As 2020 moves into the rear-view mirror, and the prospect of universal vaccines coming at some point in 2021, what has been the impact on the learning industry and onboarding?

From many conversations with our clients and colleagues, we have developed a simple rubric.

1. Things are not going back to the old ways, probably ever.

Remote working is now part of the official plan for the future. Why relocate or subject a knowledge worker to a long commute? Getting an on-premises onboarding class together is going to be impractical and hard to arrange moving forward. Not to mention you can save a big percentage of the average onboarding cost by using effective vILT (virtual instructor led training) sessions, e-learning modules, remote tours, and simulations instead.

2. All the stuff we “threw” online last spring needs a careful review.

The industry did a brilliant job of switching to online onboarding last year. Some companies moved their entire courses online in a couple of weeks. But in reality, this was not a lot more than recording existing material and posting them in an LMS or delivering them on Zoom. Good enough for a pandemic, but not good enough now. It needs going over and sorting out, but how?

It was amazing to see how quickly organizations switched to on-line learning and onboarding in 2020 – James Ringrose CEO RCP Learning.

3. Without a roadmap, this is going to be hard!

A roadmap! Applying a consistent methodology to reviewing current assets against a revised delivery approach is critical. How do existing learning needs translate? Can learning objectives be met, and how will the results be implemented?

4. There is an opportunity to enhance the effectiveness of onboarding training.

Even the limited experience large organizations have had has shown that this is a great chance to address the differing needs of learners.
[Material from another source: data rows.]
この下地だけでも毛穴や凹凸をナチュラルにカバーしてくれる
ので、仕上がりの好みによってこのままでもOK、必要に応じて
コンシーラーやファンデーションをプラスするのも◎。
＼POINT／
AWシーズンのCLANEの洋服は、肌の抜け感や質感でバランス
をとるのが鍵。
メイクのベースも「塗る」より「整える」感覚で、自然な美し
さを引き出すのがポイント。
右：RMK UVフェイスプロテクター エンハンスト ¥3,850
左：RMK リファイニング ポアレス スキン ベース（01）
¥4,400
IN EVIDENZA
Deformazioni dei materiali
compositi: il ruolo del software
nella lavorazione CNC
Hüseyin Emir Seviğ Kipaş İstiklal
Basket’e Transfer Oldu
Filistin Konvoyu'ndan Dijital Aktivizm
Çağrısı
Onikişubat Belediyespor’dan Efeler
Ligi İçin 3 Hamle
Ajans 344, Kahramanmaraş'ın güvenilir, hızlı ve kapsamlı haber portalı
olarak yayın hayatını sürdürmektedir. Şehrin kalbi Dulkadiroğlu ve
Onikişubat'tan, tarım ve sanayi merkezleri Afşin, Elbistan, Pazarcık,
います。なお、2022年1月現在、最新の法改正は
Without wanting to start an argument, most folks can agree that in-person learning is a form of one size fits all. It’s hard to consider the needs of learners who can’t drink from a firehose and need time to review and digest. Remote learning fixes this and offers a chance to measure progress and performance.

5. Avoid turn-over and increase initial effectiveness and integration.

If you think this whole thing is a self-inflicted to-do list, we have supporting evidence to the contrary. Employee retention and effectiveness increase the better the initial training and introduction to your onboarding delivers. It’s a career-enhancing metric for you and a happiness metric for your employees.

6. There’s something we all missed.

There’s one critical snag with all this. What’s missing from online onboarding? Lunches and drinks in the hotel bar. Ok, I’m kidding. The missing thing is interacting and meeting with your peers and others. After a few days or more of in-person training, you recognize them, and they remember you. You are probably forced to meet your boss and their boss and sometimes the entire senior management. Even the most reticent and introverted employee is included.

Overall, our findings strongly emphasize the importance of social interaction for intra-MNE knowledge streams. — Niels Noorderhaven and Anne-Wil Harzing

7. Socialization doesn’t work online half as well.

So, what’s the solution? An after-training process to encourage and track informal meetings for “meet and greet” with the appropriate individuals for your role. Your boss, their boss, the HR person, etc. If it’s gamified and easy to see your progress toward a defined goal, it can go a long way to replacing the in-person stuff.

This is an exciting period in our industry! There’s a lot to look forward to.